▶ Kutipan Sumber
>>>>

Profesor Joannes-Boyau menambahkan bahwa teknik ini memungkinkan mereka membuat “peta” lapisan kalsium karbonat secara rinci, sehingga penentuan usia seni cadas menjadi lebih mendalam dan akurat.
Tim peneliti juga melakukan pertanggalan ulang pada kandungan kalsium karbonat di lukisan gua di situs Leang Bulu’ Sipong 4 di Maros Pangkep, yang menampilkan adegan therianthropes (setengah manusia, setengah hewan) berburu babi rusa dan anoa. Lukisan ini sebelumnya diteliti dengan hasil pertanggalan setidaknya 44.000 tahun, namun metode terbaru menunjukkan usia sekitar 48.000 tahun.
Profesor Adam Brumm dari Griffith’s Australian Research Centre for Human Evolution (ARCHE) menyatakan bahwa seni hias gua di Leang Karampuang dan Leang Bulu’ Sipong 4 memberikan pemahaman baru tentang signifikansi budaya bercerita dalam sejarah seni.
“Kami menemukan bahwa lukisan cadas tertua ini terdiri dari beberapa adegan yang bisa dikenali, menunjukkan bahwa seniman berusaha berkomunikasi secara naratif,” ujar Brumm. Pandangan akademis selama ini menunjukkan bahwa lukisan gua awal hanya terdiri dari panel individual tanpa adegan yang jelas. Penemuan ini menunjukkan bahwa representasi gambar yang memiliki cerita muncul lebih awal dari yang diperkirakan sebelumnya.
Kepala Pusat Riset (PR) Arkeometri BRIN, Sofwan Noerwidi, mengatakan bahwa publikasi ini adalah contoh bagaimana pengembangan teknik dan metode penelitian dapat menghasilkan interpretasi yang semakin tajam. “Aplikasi laser ablation yang dikombinasikan dengan pertanggalan U-series menunjukkan bahwa lukisan naratif prasejarah muncul lebih awal dari yang diperkirakan, yaitu lebih dari 50.000 tahun lalu,” ujarnya.
Kepala PR Arkeologi Lingkungan, Maritim, dan Budaya Berkelanjutan BRIN, Marlon Ririmasse, menambahkan bahwa temuan ini mencerminkan produktivitas kolaborasi riset internasional antara BRIN dan Griffith University, serta kontribusi arkeologi Indonesia dan Australia.
Kepala PR Arkeologi Prasejarah dan Sejarah BRIN, Irfan Mahmud, berpendapat bahwa publikasi ini sangat bermakna bagi narasi kebudayaan dunia dari berbagai aspek ilmu pengetahuan dan memperkuat nilai penting warisan arkeologi Maros-Pangkep.
Dekan Universitas Hasanuddin, Profesor Akin Duli, memberikan selamat atas terbitnya tulisan tentang lukisan gua di Sulawesi. “Semoga artikel ini menjadi rujukan bagi para ilmuwan di dunia dan memotivasi para arkeolog untuk meningkatkan kajian dan pelestariannya,” ujar Akin.
Penelitian ini telah dipublikasikan di jurnal Nature dengan judul ‘Seni Gua Narasi di Indonesia 51.200 Tahun Lalu’.

<<<<

Jelaskan berdasarkan kutipan sumber mengapa teknik yang disebut Profesor Joannes-Boyau membuat penentuan usia seni cadas lebih mendalam dan akurat.

▶ Data Mentah
>>>>

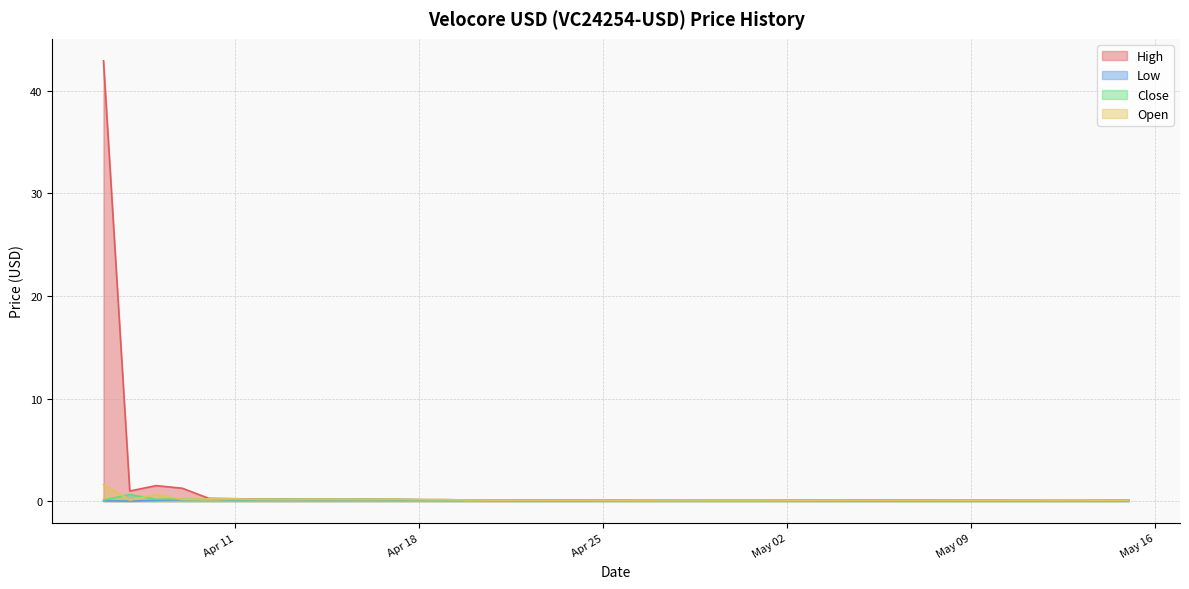

True or false: Low and High intersect in this chart.

False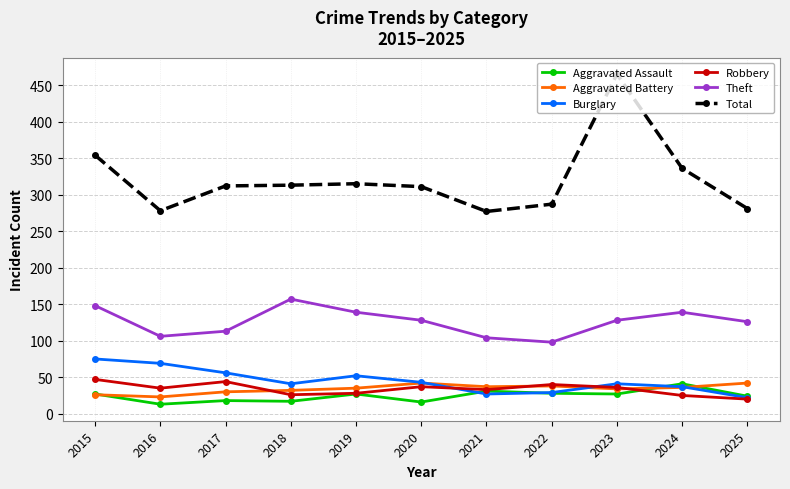

Count the number of categories in the chart.

11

<<<<

▶ Jawaban yang Diharapkan
Teknik itu memungkinkan para peneliti membuat "peta" lapisan kalsium karbonat secara rinci, sehingga usia seni cadas dapat ditentukan dengan lebih mendalam dan akurat.